With their vast intergalactic knowledge and ability to harness the Force, the task of convincing UN officials to recognise their cause should be a walkover for a pair of Jedi Knights.

But self-proclaimed Jedis Umada and Yunyun, better known as John Wilkinson and Charlotte Law, have adopted a more conventional approach in their pursuit of recognition - delivering a protest letter.

The unconventional pair are calling for the UN to acknowlegde what has become Britain's fourth largest 'religion' with 390,000 followers.

The UN International Day of Tolerance, which takes place annually on November 16, is aimed at emphasising the dangers of intolerance and promoting integration and cohesion across the globe.

Umada, 27, and Yunyun, 24, both from London, want the day to be renamed the 'Interstellar Day of Tolerance' to reflect millions of people across the globe who have chosen to follow the Jedi code as a religion and truly reflect social diversity.

For the protest in Whitehall, the couple will wear full Jedi Knight robes and will be accompanied by a host of supporters including Star Wars favourite Chewbacca with a placard reading 'Tolerance for Jedis'.

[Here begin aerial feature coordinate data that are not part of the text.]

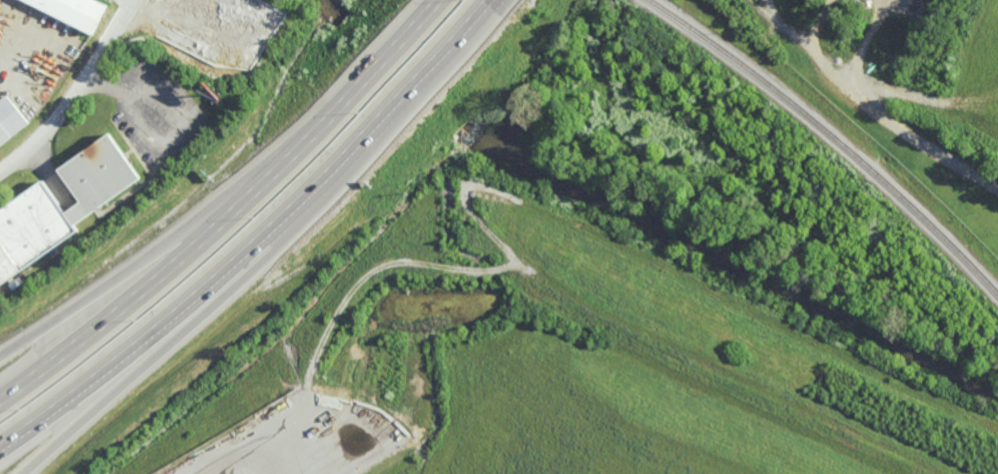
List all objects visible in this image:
road: (128, 3)
building: (75, 10)
road: (866, 42)
road: (815, 44)
road: (76, 91)
road: (393, 103)
building: (10, 120)
railway: (832, 135)
road: (918, 140)
road: (232, 212)
building: (33, 231)
road: (114, 280)
road: (154, 332)
road: (174, 347)
road: (239, 458)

Umada and Yunyun said: 'For the last ten years the United Nations has marked the International Day of Tolerance. While we support this important work, we feel the UN needs to move with the times.

'Like the UN, the Jedi Knights are peacekeepers and we feel we have the basic right to express our religion through wearing our robes, and to be recognised by the national and international community.

'We therefore are calling upon the United Nations Association to change November 16 to the UN Interstellar Day of Tolerance, to reflect the religious make-up of our twenty-first century civilisation.

'Tolerance is about respecting difference where ever it lies, including other galaxies. Please don't exclude us from your important work. May the Force be with you.'

In the 2001 UK Census 390,000 people listed their religion as Jedi Knight making it the fourth biggest belief in the country.

There are also an estimated 70,000 Jedi knights in Australia, 53,000 in New Zealand and 20,000 in Canada.

The United Nations Association of Great Britain and Northern Ireland is the UK's leading independent authority on the UN and a UK-wide grassroots membership organisation.

Although the association is independent of the United Nations, Yunyun and Umada hope the organisation will take on the case with the global peace-keeping body.

:googly:


----------



## grapegrl (Jan 3, 2006)

I love it! May the Force be with them!


----------



## Ms. Wicked (Nov 14, 2006)

I love this story!!!!

I was living in England when this was a big hoo-ha and I'm proud to say that my husband is among those who filled in Jedi on his census.

http://news.bbc.co.uk/2/hi/uk_news/2757067.stm


----------